The single biggest complaint is poor access to decision-makers. Brokers want direct, two-way contact instead of portal messages and slow email trails.
“Ability to communicate. No one wants to talk to you”
“No direct contact with an underwriter”
“Answering the phone”
“Delays to underwriting and not being able to discuss a case directly with underwriters”
“Give more access to the broker and listen to their views, too”
Rigid policy decisions and inconsistent documentation requests wear brokers down. They want decisions that reflect real-world circumstances, not blanket criteria.
“More underwriter involvement and understanding of cases as opposed to online black-and-white criteria”
“Taking a more individual approach to underwriting”
“Transparency with decisions, not just saying ‘not one for us’”
“Flexibility with affordability”
“Slower than usual, careless underwriting and requests for additional information that should not be required”
Price volatility remains a pain point.
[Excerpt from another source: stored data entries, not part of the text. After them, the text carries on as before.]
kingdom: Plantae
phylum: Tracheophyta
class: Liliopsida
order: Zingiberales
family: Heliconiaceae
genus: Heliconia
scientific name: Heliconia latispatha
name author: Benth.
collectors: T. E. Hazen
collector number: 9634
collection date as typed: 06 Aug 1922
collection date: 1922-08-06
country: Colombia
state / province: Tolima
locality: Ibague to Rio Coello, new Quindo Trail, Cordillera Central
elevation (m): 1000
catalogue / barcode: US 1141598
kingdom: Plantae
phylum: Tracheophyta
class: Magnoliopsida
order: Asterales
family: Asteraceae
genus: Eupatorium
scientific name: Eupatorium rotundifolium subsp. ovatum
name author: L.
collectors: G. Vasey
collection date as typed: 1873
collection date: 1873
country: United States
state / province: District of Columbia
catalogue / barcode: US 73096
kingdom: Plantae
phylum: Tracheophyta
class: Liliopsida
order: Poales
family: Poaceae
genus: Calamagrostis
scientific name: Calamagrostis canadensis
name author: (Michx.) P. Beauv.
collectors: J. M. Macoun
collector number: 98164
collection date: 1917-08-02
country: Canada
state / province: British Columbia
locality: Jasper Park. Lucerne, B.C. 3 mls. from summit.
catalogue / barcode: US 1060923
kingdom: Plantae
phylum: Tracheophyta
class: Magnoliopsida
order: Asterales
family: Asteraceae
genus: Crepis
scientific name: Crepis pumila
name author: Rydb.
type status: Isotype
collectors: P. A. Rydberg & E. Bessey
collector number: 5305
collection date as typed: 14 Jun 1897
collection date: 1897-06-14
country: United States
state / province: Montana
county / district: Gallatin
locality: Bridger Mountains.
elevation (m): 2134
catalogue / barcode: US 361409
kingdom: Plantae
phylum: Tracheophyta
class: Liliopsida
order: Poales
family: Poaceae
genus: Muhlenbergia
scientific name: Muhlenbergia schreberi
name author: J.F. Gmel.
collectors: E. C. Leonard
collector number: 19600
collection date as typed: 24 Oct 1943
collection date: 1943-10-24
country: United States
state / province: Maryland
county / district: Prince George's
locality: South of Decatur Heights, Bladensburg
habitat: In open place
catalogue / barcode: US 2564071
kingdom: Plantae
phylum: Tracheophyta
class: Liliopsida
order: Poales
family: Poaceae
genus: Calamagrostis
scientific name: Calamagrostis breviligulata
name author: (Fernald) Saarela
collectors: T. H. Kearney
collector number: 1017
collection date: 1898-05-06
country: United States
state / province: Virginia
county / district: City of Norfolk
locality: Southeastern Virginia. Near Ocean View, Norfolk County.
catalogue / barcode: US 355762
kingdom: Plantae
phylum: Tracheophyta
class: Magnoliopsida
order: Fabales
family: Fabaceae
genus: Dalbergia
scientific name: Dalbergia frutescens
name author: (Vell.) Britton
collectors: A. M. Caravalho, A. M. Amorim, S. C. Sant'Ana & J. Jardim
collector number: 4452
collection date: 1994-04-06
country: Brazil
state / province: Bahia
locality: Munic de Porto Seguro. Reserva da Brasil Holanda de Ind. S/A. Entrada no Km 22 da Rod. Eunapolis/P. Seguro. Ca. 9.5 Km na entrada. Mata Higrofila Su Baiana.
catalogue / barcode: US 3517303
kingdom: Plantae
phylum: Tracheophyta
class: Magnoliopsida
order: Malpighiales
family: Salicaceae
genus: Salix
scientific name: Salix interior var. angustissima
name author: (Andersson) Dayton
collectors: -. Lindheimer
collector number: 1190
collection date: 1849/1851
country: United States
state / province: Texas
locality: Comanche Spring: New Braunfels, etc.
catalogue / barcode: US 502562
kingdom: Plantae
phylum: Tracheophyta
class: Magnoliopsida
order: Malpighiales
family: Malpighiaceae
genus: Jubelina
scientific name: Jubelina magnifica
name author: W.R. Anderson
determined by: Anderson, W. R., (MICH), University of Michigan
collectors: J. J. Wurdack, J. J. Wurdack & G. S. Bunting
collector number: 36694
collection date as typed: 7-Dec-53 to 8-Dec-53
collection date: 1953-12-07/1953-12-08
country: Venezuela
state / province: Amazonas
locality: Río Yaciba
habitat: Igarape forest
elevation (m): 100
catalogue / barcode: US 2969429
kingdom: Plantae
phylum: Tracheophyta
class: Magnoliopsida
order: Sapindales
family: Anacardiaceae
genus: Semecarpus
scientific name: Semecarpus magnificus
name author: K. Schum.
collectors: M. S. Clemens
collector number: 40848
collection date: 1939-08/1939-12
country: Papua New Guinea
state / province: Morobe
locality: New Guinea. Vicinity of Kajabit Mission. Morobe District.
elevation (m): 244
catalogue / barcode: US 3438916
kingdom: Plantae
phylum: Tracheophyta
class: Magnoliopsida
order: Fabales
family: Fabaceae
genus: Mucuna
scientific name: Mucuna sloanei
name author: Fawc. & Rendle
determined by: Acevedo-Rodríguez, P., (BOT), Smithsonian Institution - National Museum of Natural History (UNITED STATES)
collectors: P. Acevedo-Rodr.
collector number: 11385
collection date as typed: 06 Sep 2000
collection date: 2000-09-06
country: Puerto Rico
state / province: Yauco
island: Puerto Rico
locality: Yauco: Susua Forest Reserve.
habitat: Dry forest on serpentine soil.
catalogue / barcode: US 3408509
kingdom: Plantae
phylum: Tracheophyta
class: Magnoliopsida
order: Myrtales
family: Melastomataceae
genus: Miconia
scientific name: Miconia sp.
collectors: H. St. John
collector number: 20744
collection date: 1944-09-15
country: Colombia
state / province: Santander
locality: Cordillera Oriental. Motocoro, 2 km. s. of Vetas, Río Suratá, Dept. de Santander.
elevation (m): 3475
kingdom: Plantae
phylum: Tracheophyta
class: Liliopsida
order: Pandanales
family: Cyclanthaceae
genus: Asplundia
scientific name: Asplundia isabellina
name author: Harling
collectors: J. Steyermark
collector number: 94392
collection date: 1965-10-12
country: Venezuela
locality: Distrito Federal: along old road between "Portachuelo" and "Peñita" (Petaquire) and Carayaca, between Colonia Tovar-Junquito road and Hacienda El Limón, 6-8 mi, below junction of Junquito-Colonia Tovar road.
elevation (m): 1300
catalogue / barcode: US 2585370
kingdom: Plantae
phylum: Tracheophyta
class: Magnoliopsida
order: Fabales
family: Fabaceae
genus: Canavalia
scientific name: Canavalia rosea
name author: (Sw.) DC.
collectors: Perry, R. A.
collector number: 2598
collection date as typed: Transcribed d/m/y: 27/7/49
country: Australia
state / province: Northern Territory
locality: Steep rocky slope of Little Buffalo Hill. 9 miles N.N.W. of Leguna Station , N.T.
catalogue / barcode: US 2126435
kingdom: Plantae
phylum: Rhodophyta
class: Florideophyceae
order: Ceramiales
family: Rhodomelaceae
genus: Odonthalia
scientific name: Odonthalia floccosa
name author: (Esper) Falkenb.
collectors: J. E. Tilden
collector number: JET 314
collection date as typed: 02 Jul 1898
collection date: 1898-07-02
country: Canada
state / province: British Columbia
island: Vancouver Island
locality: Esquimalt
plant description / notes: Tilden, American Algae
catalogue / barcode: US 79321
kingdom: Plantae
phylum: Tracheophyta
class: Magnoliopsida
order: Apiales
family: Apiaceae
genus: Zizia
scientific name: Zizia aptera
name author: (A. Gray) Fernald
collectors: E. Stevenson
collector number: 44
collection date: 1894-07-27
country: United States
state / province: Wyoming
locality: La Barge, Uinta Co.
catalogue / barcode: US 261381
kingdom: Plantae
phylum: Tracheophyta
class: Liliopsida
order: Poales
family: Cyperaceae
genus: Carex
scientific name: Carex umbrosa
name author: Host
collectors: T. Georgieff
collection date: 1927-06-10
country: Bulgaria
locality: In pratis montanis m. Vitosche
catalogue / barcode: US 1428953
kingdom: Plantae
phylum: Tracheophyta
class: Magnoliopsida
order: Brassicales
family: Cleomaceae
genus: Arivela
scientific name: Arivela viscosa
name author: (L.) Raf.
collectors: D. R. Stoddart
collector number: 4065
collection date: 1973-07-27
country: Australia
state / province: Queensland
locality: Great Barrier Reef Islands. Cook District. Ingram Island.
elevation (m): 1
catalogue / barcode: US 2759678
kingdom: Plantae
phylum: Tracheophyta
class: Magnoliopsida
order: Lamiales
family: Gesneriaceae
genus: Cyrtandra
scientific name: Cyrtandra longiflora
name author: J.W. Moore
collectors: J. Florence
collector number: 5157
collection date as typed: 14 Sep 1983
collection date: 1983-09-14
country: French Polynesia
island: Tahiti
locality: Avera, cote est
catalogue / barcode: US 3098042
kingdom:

Frequent rate changes, often with little notice, make it harder for brokers to protect offers and manage client expectations.
“Rate pulls at short notice”
“Reduce rates”
“Interest rates and range of products”
“Lower rates for first-time buyers and adverse clients, as they’re struggling anyway”
“Better rates; more flexibility/understanding on pass credit issues”
While lenders are investing in digital tools, brokers say too many still rely on slow, outdated platforms that cause frustration.
“Some systems are ridiculously slow and hard to use”
“Poorly communicated case tracking, so you don’t know what they are asking for document-wise”
“More and better lender systems and automation”
“Keeping up with AI technology, updating apps for customers, quicker applications and easy responses”
“Open banking and online checks for speed”
For Mair, lenders’ adoption of AI tools and modern systems is closely tied to an improvement in speed. “I appreciate that the lenders need a lot of information; some need more than others, which is totally fine,” he says. “But what we want is systems that are so robust that they capture a large bulk of the information on day one, rather than feeling like we're doing another application during the underwriting process, because that just stalls.”
At MB Associates, Bradley says the team prides itself on maintaining personal interaction with clients while acknowledging that AI plays a valuable role in streamlining operations and improving efficiency.
“It should be able to remove a lot of the hard, manual work in processing applications,” she adds.
Service defines success: brokers back lenders that deliver fast, reliable completions. Execution, access and consistency still separate the best from the rest.
Consumer Duty reshapes behaviour: the FCA’s Duty is now daily practice, pushing lenders and brokers to prove fairness, value and sound decisions throughout each case.
Technology is closing the gap: AI, automation and open banking speed affordability checks, document handling and underwriting. The standouts combine smart systems with experienced people.
Relationships still rule: direct-to-borrower contact risks weakening trust. The strongest lenders keep brokers at the centre and stay connected from application to completion.
Market resilience depends on balance: with 95% of brokers placing business across five or more lenders, loyalty depends on mutual investment, responsive service and transparent, data-led operations.
To uncover the best lenders in the eyes of the UK’s broker community, Mortgage Introducer reached out to brokers across the country, asking them to rate the lenders they have worked with in the past 12 months.
MI asked brokers to weigh in on important aspects of the broker-lender relationship, such as interest rates, turnaround times, customer service, technology, loan programs and commission structure. Lenders that earned an average score of 4 or higher were recognised in the third annual Brokers on Lenders.